Should you invest in multi-asset mutual funds?

Low risk profile investor who wants to invest for better returns compared to bank fixed deposits or post office schemes can invest in multi-asset mutual funds.

Suresh KP

Some investors do not want to take much risk and they are scared about equity investments. They do not even plan for diversification of their portfolio. Multi-asset mutual funds would be useful for such investors.

What are multi-asset mutual funds?

Multi asset mutual fund schemes would invest in all asset classes like equity, debt and gold. Equity mutual funds invests majority in equity. Debt funds invests majority in debt. On other hand, multi-asset funds invests more in debt (debt + gold) and less in equity. Some of the multi-asset funds invests equally among all these 3 asset classes. These are even called as all-in-one funds. L&T India equity and gold fund, Axis Triple advantage fund, Kotak multi-asset fund, Quantum Multi Asset Fund, Franklin India Multi Asset Solution fund and Peerless 3-in1 fund are some of the mutual fund schemes in this category.

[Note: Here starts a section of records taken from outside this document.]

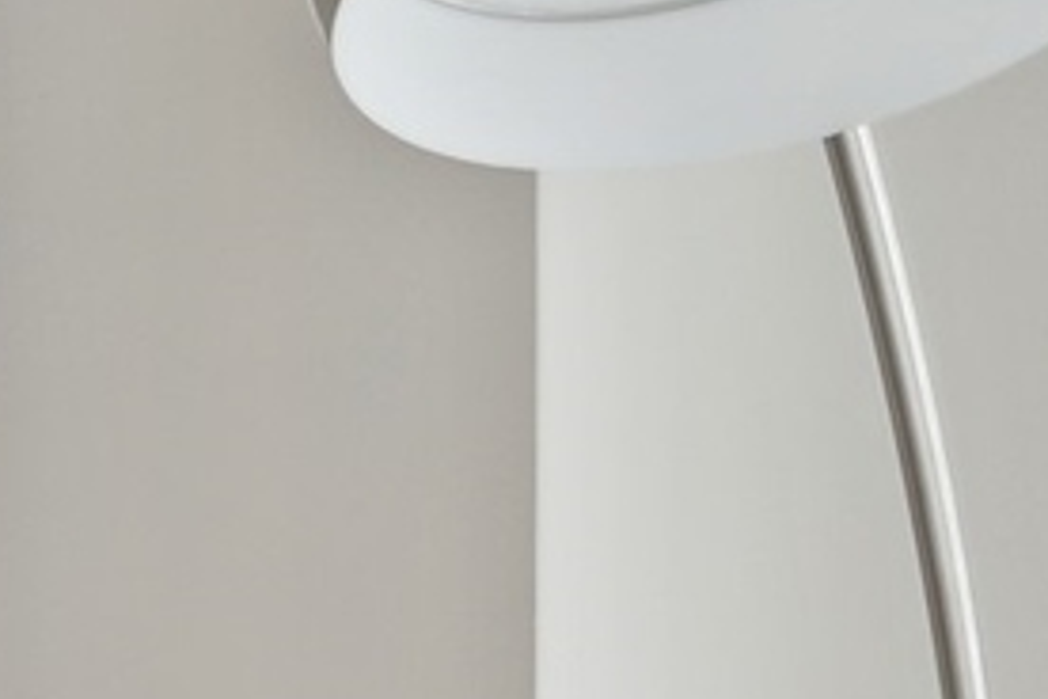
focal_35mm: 170
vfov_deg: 7.7
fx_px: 4949
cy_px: 1485
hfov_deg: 9.9
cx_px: -1838
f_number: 8
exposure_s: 1/20
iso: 320
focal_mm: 29
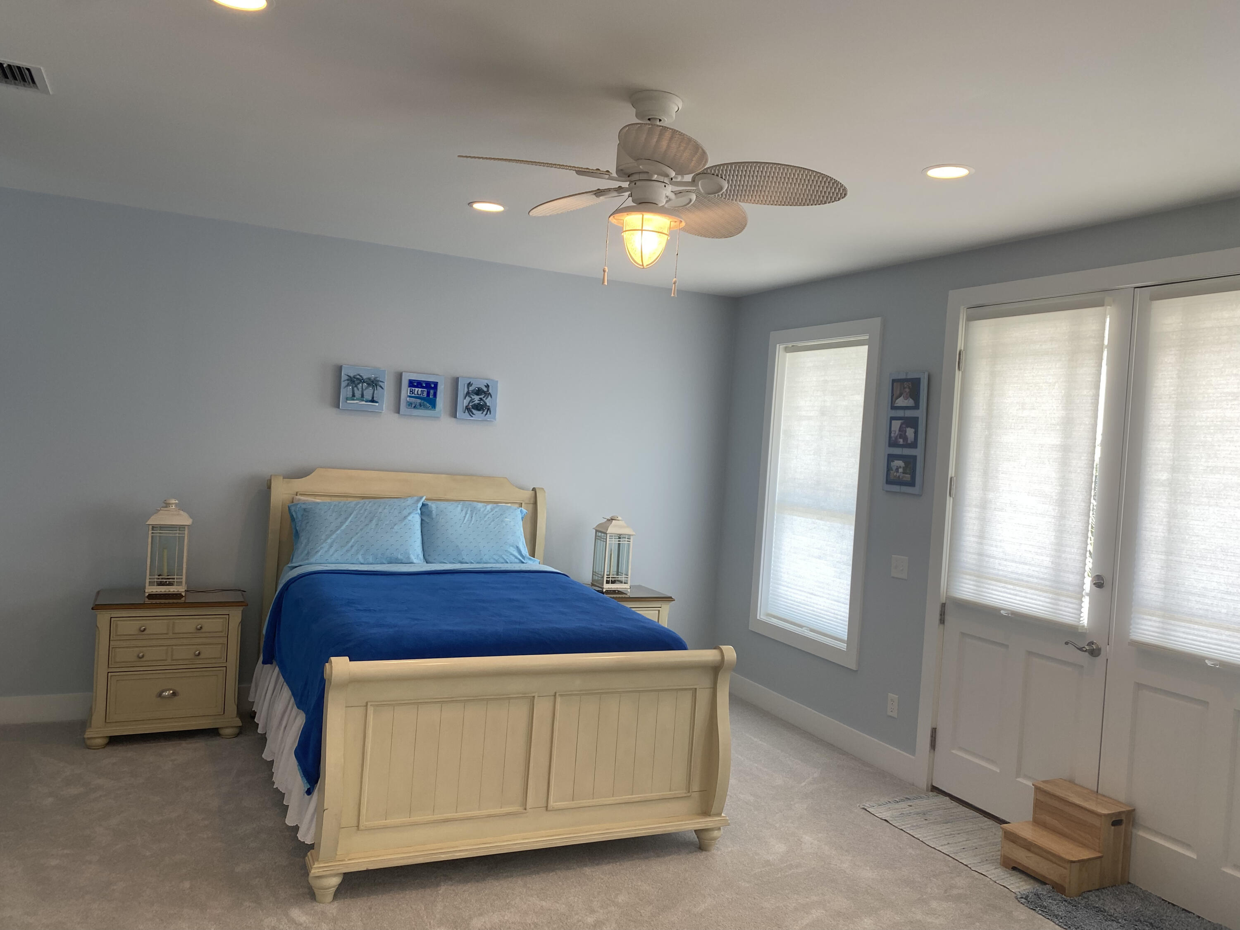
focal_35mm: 26
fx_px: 931
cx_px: 620
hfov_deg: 67.3
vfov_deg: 53.1
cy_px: 465
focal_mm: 4.25
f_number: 1.8
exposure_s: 1/120
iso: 64
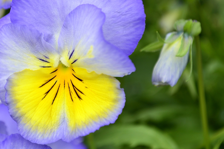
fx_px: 831
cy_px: 55
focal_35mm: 134
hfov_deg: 15.3
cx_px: 63
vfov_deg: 10.2
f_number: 6.3
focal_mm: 55
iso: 200
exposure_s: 1/250
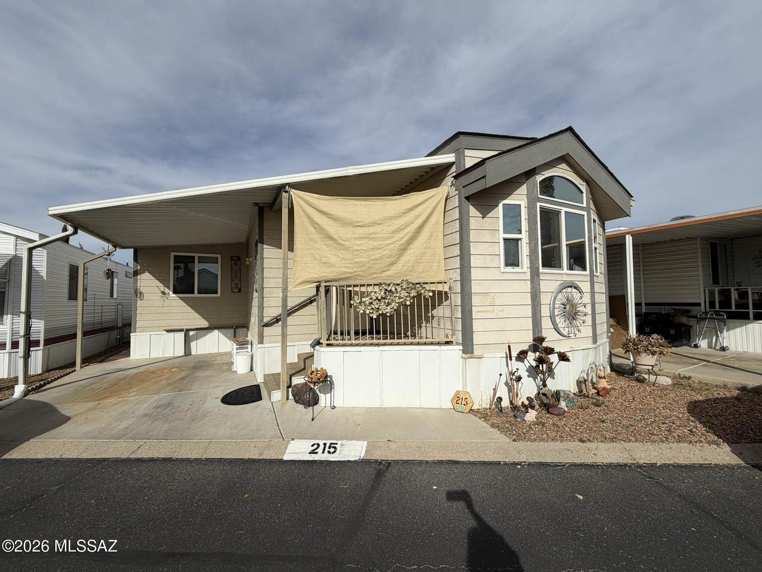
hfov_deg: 102.1
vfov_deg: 85.7
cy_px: 286
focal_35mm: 14
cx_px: 381
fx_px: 308
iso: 20
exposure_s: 1/1795
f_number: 2.2
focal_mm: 2.22
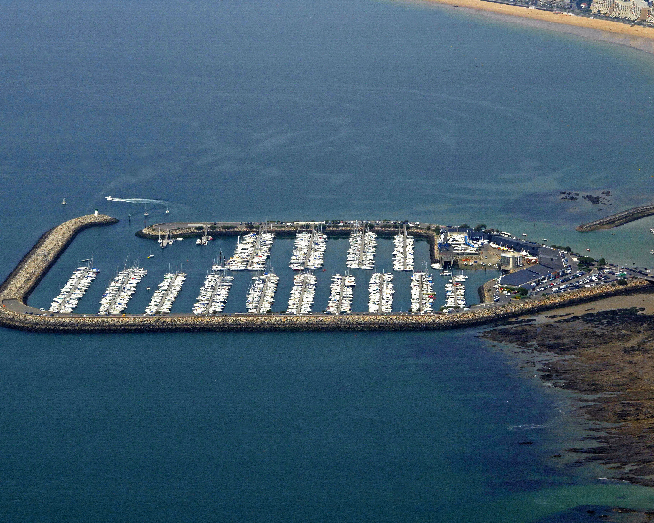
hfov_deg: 18.1
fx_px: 2052
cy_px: 263
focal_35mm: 106
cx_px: 272
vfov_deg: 14.5
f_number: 13
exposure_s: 1/1000
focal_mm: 62
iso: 400
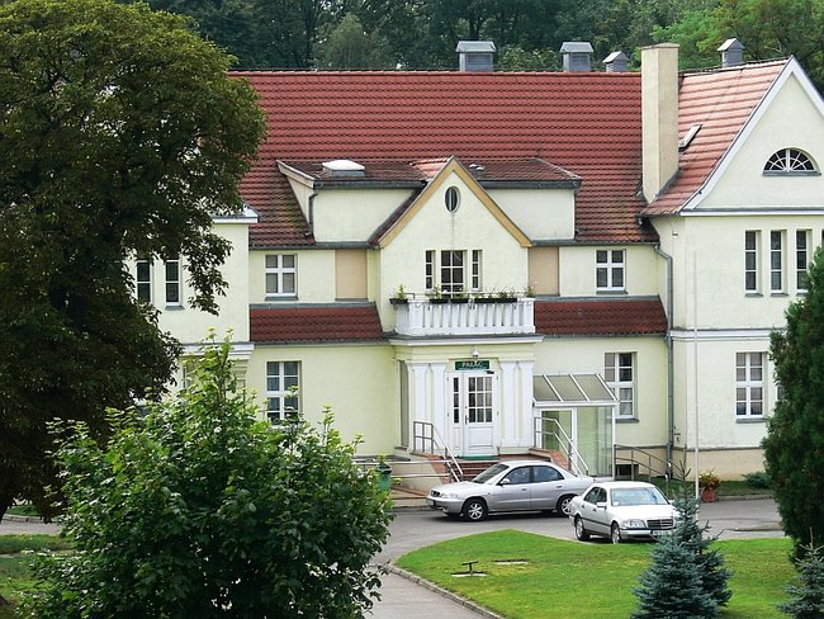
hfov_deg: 13.5
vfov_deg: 10.2
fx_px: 3477
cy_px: 310
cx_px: 412
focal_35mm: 146
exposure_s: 1/125
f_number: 5.6
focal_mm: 19.5
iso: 80
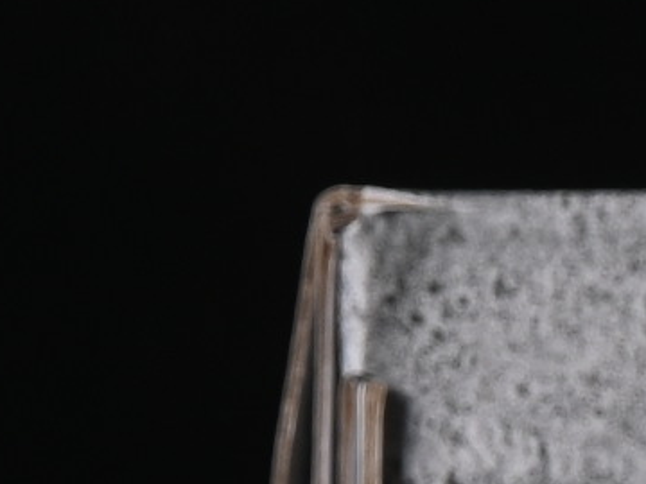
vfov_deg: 2.7
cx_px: 2128
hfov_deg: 3.5
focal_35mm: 557
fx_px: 10395
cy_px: 231
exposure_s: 1/60
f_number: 7.1
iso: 160
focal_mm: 50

Positives in Multi-asset Mutual funds

These funds have less exposure to equity and stock market volatility would have less impact on such funds. Hence investors of these funds need not worry about any market crash.

These funds are diversified across asset classes; hence an individual investor need not worry about diversification of their investments in equity, debt and gold. These are good option for conservative investors who do not want to take high risk.

Limitation factors of investing in multi-asset mutual funds

These funds invest among equity, debt and gold, hence they provide low returns. The annualized returns would be between 8% to 10%. These funds are not suitable for high risk investors. High risk investors can invest in equity funds. You cannot compare these funds with best equity funds that invest almost all their money in equities and provide good returns in long run. Equity funds can provide 12% to 15% annualized returns if invested for long term of 8 to 10 years. Some of the multi-asset mutual funds invest in various schemes launched by the same fund house. Also these schemes are taxed like a debt fund, which is not the case with balanced funds - schemes that invest approximately 70-75% in stocks and rest in bonds.

Should you invest in multi-asset mutual funds?

Many investors invest in these funds without knowing its objectives. They feel these are equity mutual funds to invest. These funds are mostly suitable for low risk profile investors who are expecting better returns compared to bank FD schemes or post office fixed deposit schemes. These are good for investors who do not do diversification of their portfolio. High risk investors or moderate risk investors can stay away from such mutual fund schemes.